I want to measure the time it takes my session to run inference operations.
I measured it using time
like so
start = time.clock()
sess.run([ops['pred']], feed_dict=feed_dict)
end = time.clock()
elapsed_time_batch = end-start
I do this multiple times on the same dataset and average. The problem is - I get very different average time measurements ( 1.7ms vs 1.2 ms ).
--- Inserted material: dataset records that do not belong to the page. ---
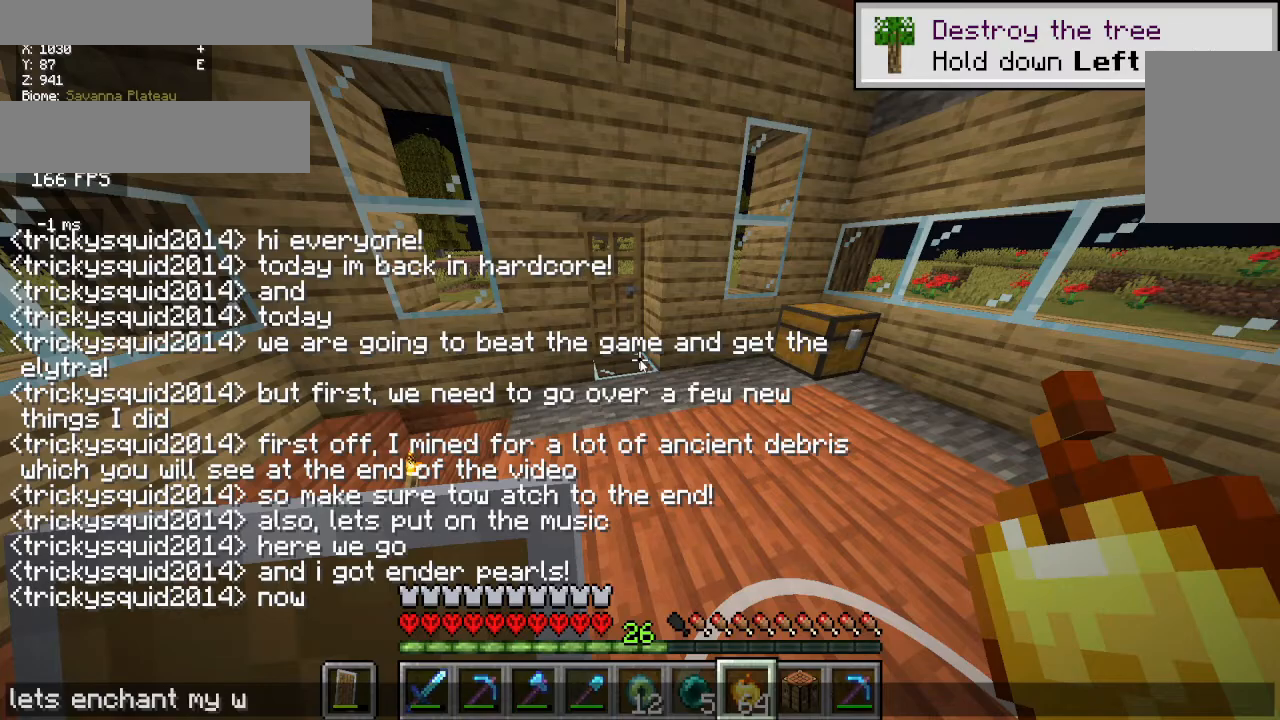
{"keys": [], "mouse": [], "events": []}
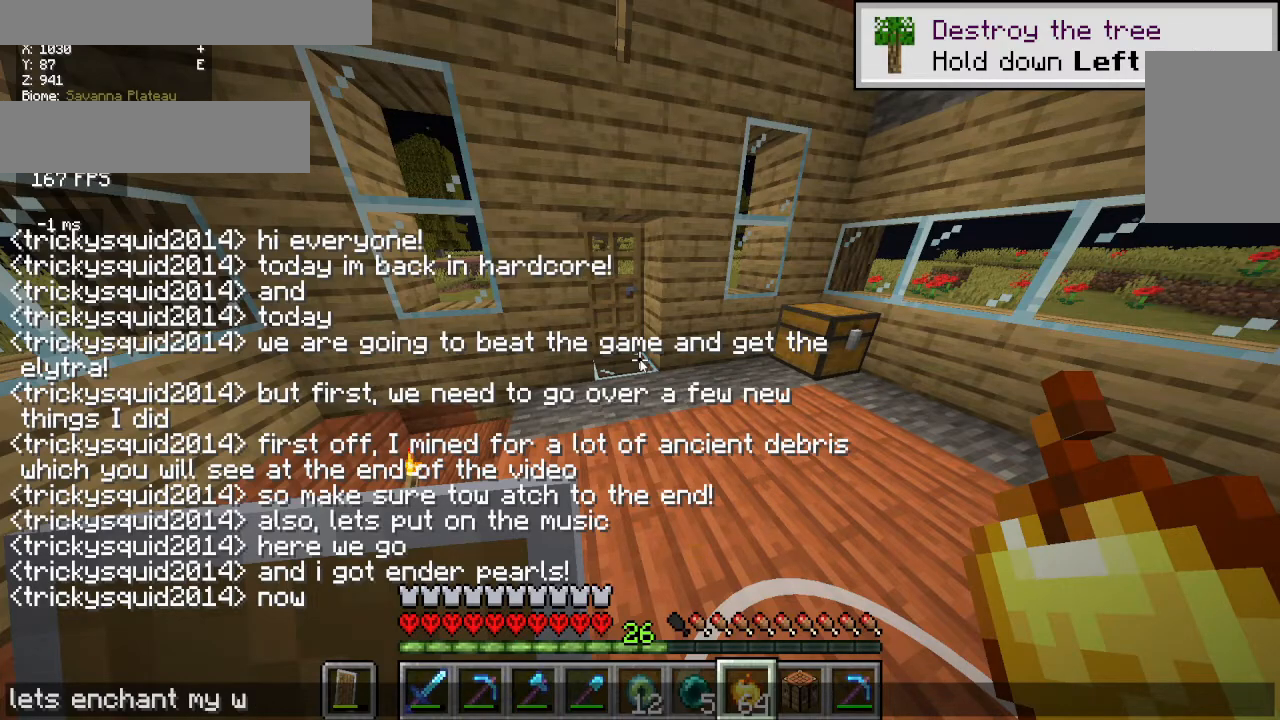
{"keys": [], "mouse": [], "events": []}
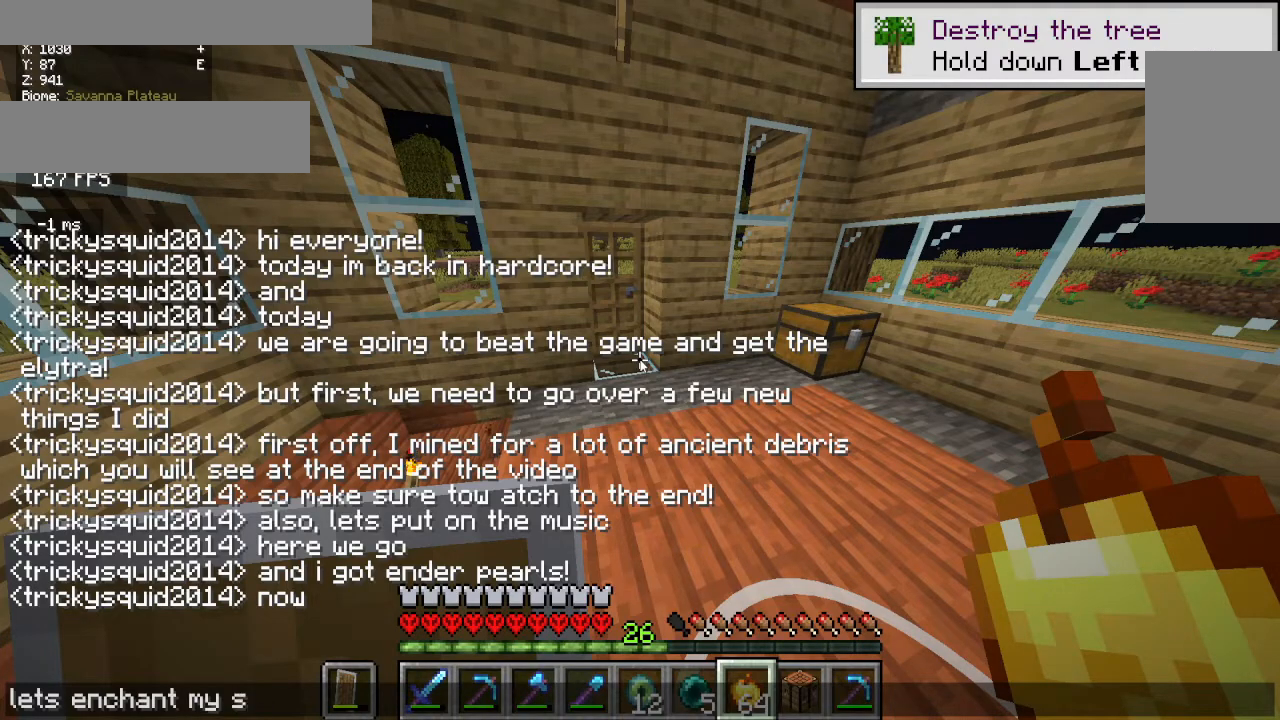
{"keys": ["d"], "mouse": [], "events": [[467, "d", "down"]]}
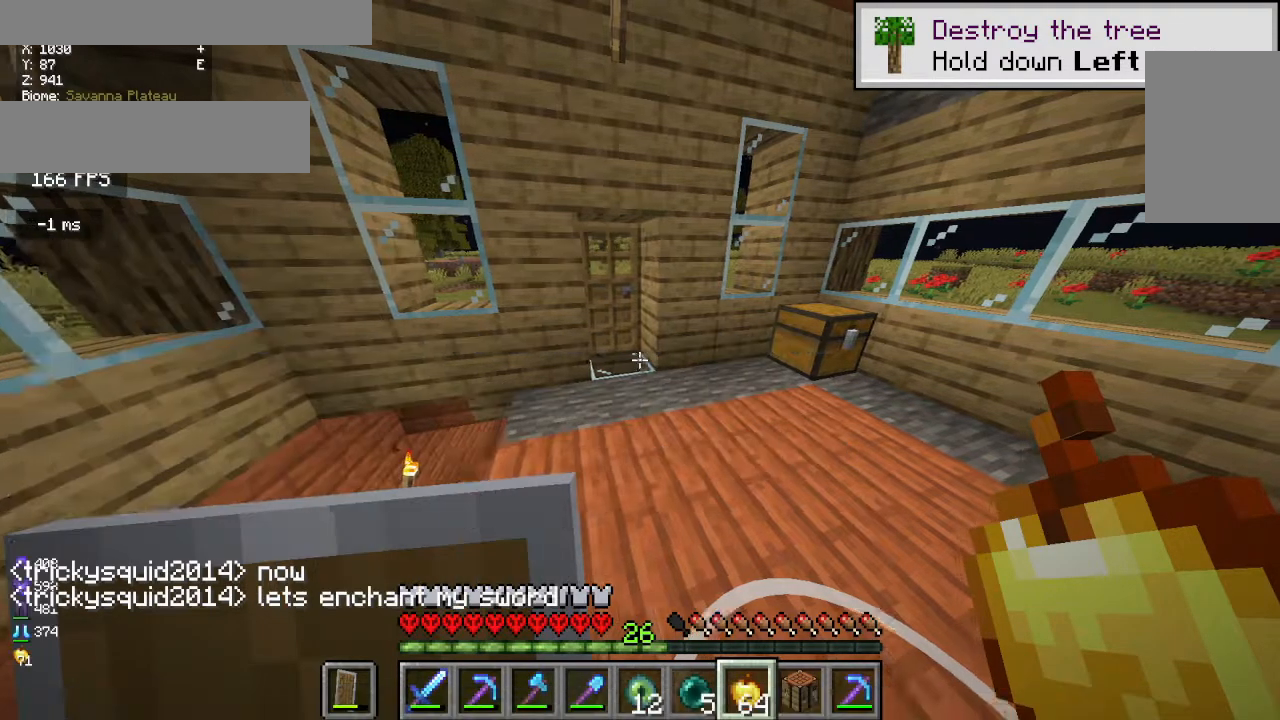
{"keys": ["w"], "mouse": [], "events": [[67, "d", "up"], [300, "w", "down"]]}
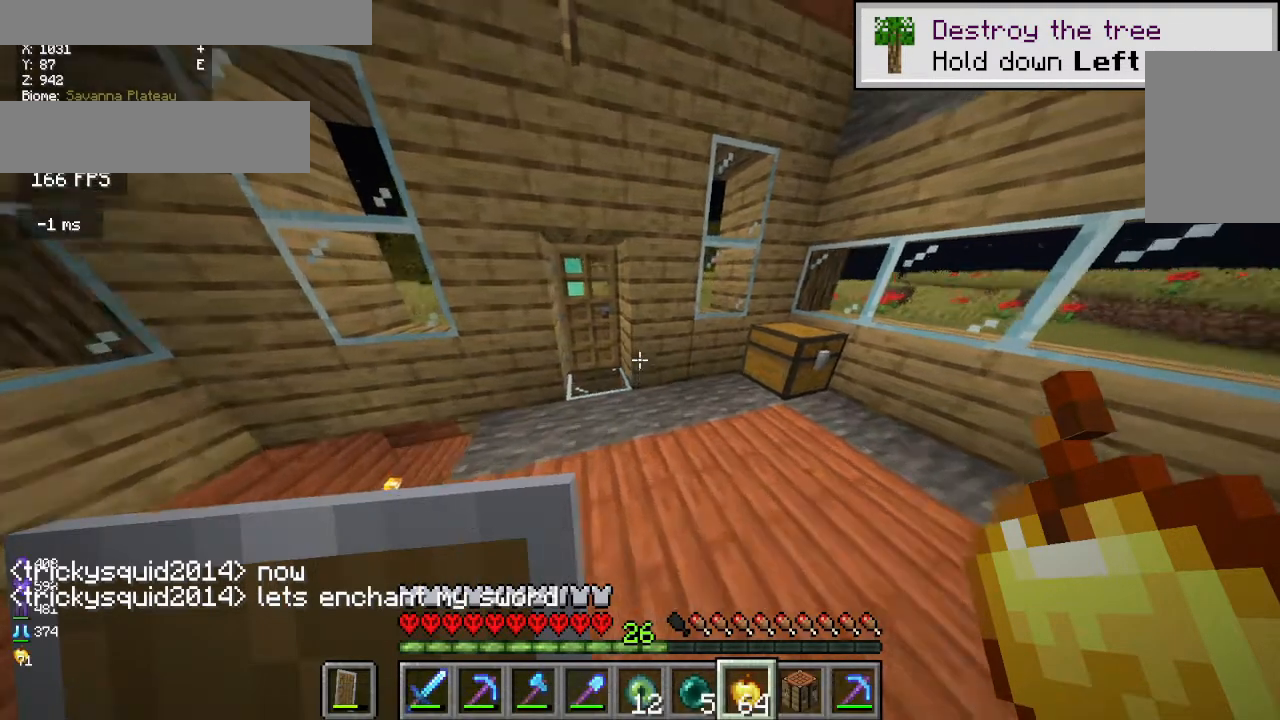
{"keys": ["w"], "mouse": ["right"], "events": [[300, "a", "down"], [450, "mouse_right", "down"], [467, "a", "up"]]}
Even though its "just" 0.5ms difference its a big relative difference ( 0.5 vs 1.7 is about 30%).
I tried setting some GPU options for the session like so :
config = tf.ConfigProto()
config.gpu_options.per_process_gpu_memory_fraction = 0.95
config.gpu_options.allow_growth = False
config.allow_soft_placement = True
config.log_device_placement = False
if limit_gpu:
gpu_idx = str(gpu_idx)
os.environ["CUDA_VISIBLE_DEVICES"] = gpu_idx
else:
os.environ["CUDA_VISIBLE_DEVICES"] = "0, 1"
sess = tf.Session(config=config)
But, this didn't solve it. What can be the cause of this change and how can I stabilize it to get a more reliable time read.
I am running on a linux server with 4 GPUS ( for this test I limited to 1 GPU - a Titan Xp).